Чудится какая-то большая старая машина, десятки лет фабриковавшая холсты с гусями, цветами, телятами, дамами, лугами, охотниками, которую не пощадил зуб времени, которая утратила точность и то и дело дает маху.
Как бы не надеясь ни на эту бедную молодость, ни на свои силы или, напротив, гордо подставляя грудь ударам конкуренции, правление Сецессиона решилось в этом году на крупный шаг: к участию в летней международной выставке[124] (с половины мая по октябрь включительно) приглашены все члены берлинского Сецессиона («мир снова заключен!») и все русские художники, участвовавшие прошлым летом в Glaspalast'e и усердно одобренные нашим официальнейшим критиком, бароном Ostini!..[125] Итак, вероятно, мы снова увидим не только Репина, Нестерова, А. Васнецова и т. д., и т. д., но и Зарубина, и Столицу, и, быть может, даже Кондратенко[126], которого коллекция колоссальных картин была только что выставлена в... Аугсбурге. По-видимому, даже чины канцелярии Сецессиона очень одобрительно относятся к русскому искусству.

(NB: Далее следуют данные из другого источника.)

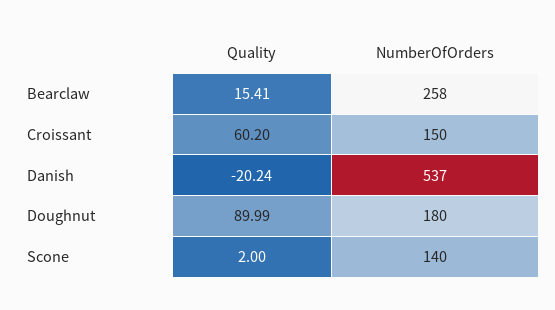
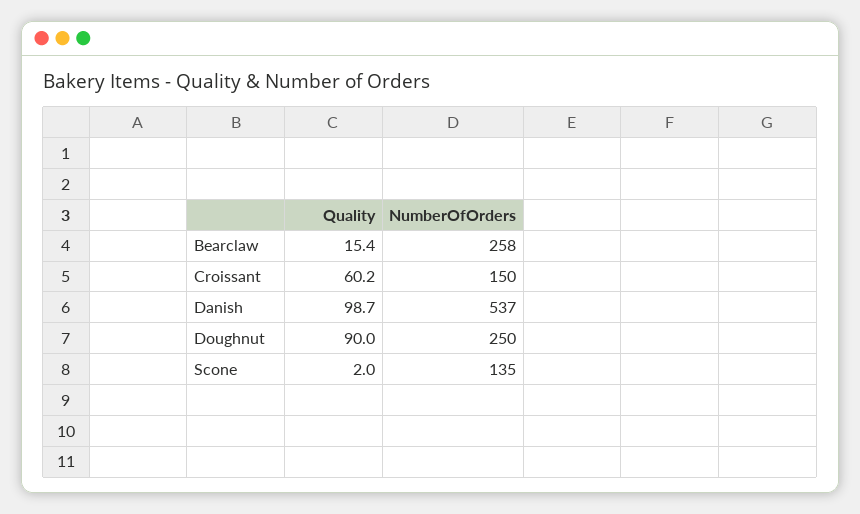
  {
    "Quality": {
      "Bearclaw": 15.41,
      "Croissant": 60.2,
-     "Danish": -20.24,
+     "Danish": 98.7,
      "Doughnut": 89.99,
      "Scone": 2
    },
    "NumberOfOrders": {
      "Bearclaw": 258,
      "Croissant": 150,
      "Danish": 537,
-     "Doughnut": 180,
+     "Doughnut": 250,
-     "Scone": 140
+     "Scone": 135
    }
  }

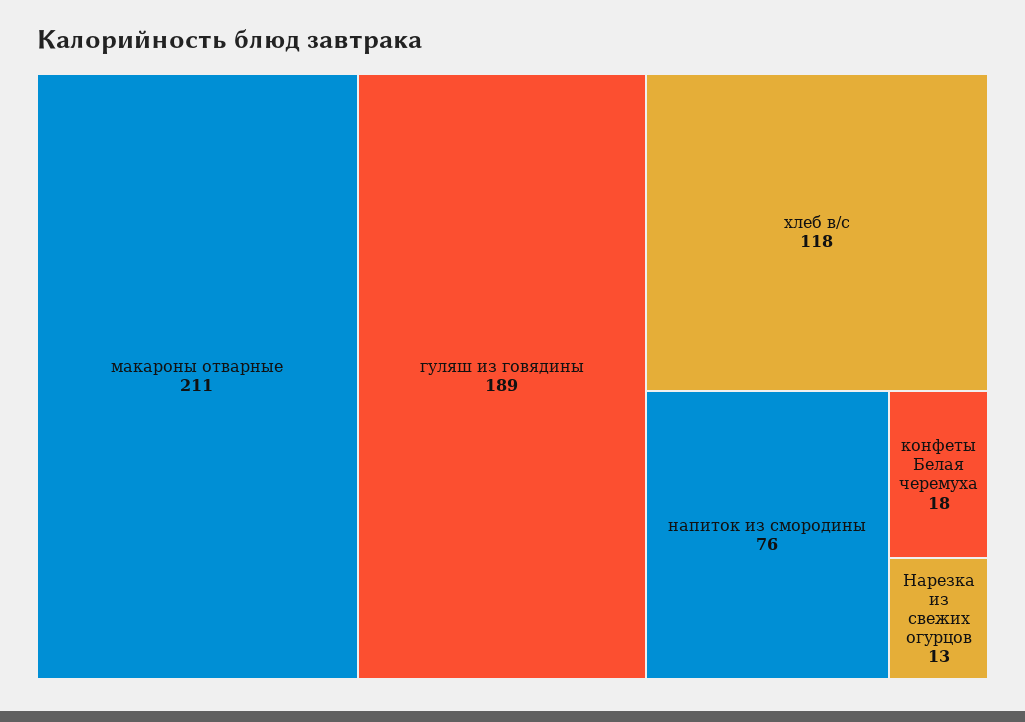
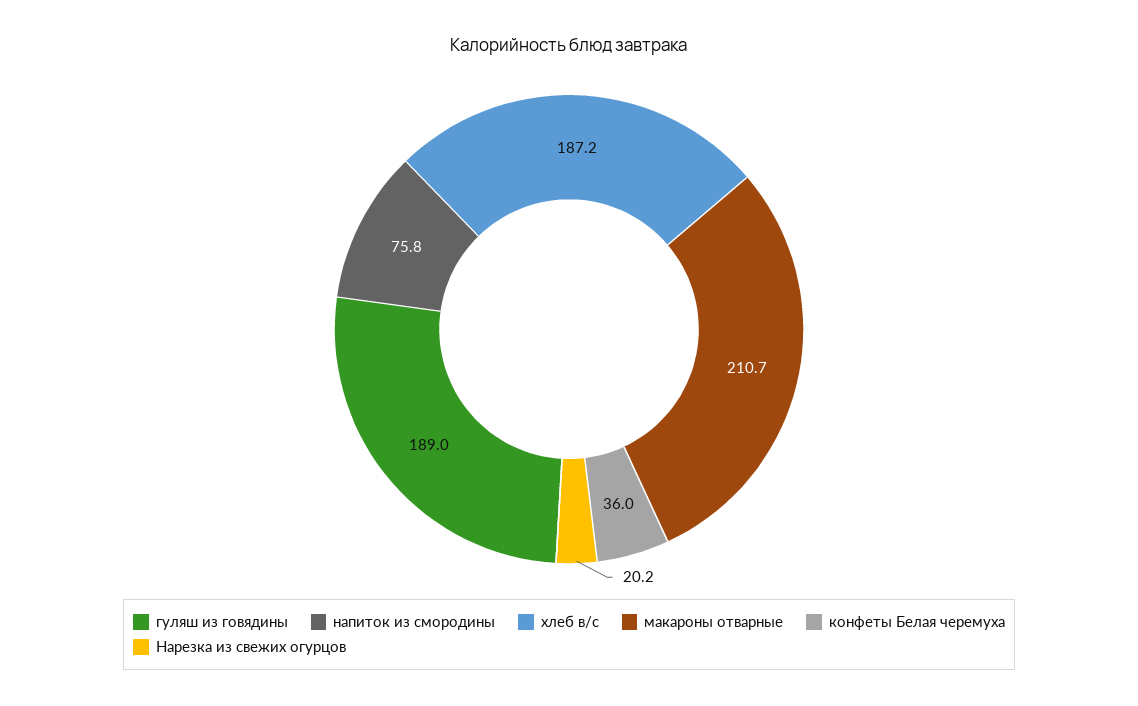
  {
    "макароны отварные": 210.7,
    "гуляш из говядины": 189,
-   "хлеб в/с": 118,
+   "хлеб в/с": 187.2,
    "напиток из смородины": 75.8,
-   "конфеты Белая черемуха": 18,
+   "конфеты Белая черемуха": 36,
-   "Нарезка из свежих огурцов": 13
+   "Нарезка из свежих огурцов": 20.2
  }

Надо же подготовиться к лету, которое будет богато разными событиями и привлечет несметные толпы и немецких, и иноземных приезжих. Эти события будут, конечно, разного сорта. Начиная от «выставки Востока», в огромных помещениях «Большой Мюнхенской Выставки» (на Theresienhöhe), которая непременно будет исключительно богатой и интересной, и кончая исключительно неинтересными и всемирно знаменитыми народными представлениями Страстей Господних в деревне Oberammergau, куда будут из Мюнхена даже по воздуху летать. Между этими крайними пунктами распределяются всевозможные предприятия: большая выставка безжюрийных (с мая — все лето), музыкальные торжества в память Шумана (май — «Большая выставка»), «недели» Вагнера, Моцарта, Р. Штрауса (Prinz-Regententheater), конечно, Сецессион, Glaspalast, Мюнхенский Художественный театр (на «Большой Выставке»), всевозможные выставки в частных салонах, среди которых, вероятно, первое место займет все та же коллекция в 40 вещей Manet (путешествующая из Берлина через Мюнхен в Нью-Йорк, Лондон и Париж) и — не последнее — сентябрьская выставка (в той же галерее Thannhauser'a) «Нового Художественного Общества»[127], на которой в первый раз должны быть представлены общей картиной французские, русские, немецкие, швейцарские самые молодые и (проникнутые общим духом) течения в искусстве. Эта последняя выставка отправится затем, так же как и первая, по Германии на всю зиму и весну 1911 года.
Вопрос о необходимости, ненужности, о зловредных влияниях жюри или его упразднении продолжает занимать художников. И не только их. В консервативной и клерикальной («черной») прессе возникает опасение, что безжюрийность может еще шире открыть ворота... безнравственности («Ах, кто до кого, а я до Параски!»). И с радостью и торжеством цитируются слова из речи проф. Мюнхенского университета и «главного медицины советника» von Gruber'a: «Ни искусство, ни литература не являются для нации безусловно необходимыми, но безусловно необходима здоровая молодежь! Вся совокупность всех взятых вместе художественных произведений не представляет такой важности, как здоровье нашей молодежи. Буря, которая уничтожила бы все самое высокое и самое благородное, что когда бы то ни было создано было искусством, во всяком случае была бы желательнее, чем гибель в болотах декадентства!..» Вот какую муть каракатицы может напустить истинно позитивный медицинсоветник! «Пока, — пишет по этому поводу один мюнхенский художник, — немецкие профессора будут в такой мере служить реакции, до той поры не принесет нам никаких изменений и будущее, и немецкая культура останется фразой. Вот в чем наша злоба дня!»
А жизнь между тем медленно и с тугими усилиями, но идет вперед. Пока мюнхенцы оборвались на первом опыте безжюрийной выставки и обещают дать необыкновенно интересный второй, пока прусское министерство культа [(sic!) Вероятно, культуры.] собирается дать берлинцам помещение на лертском вокзале для безжюрийной же выставки, «если за ее качество поручатся и ценные художники», — зашевелилась уже и провинция: не более не менее как Данциг уже такую выставку видел. Она была чрезвычайно бедна, чем, разумеется, никого не удивила.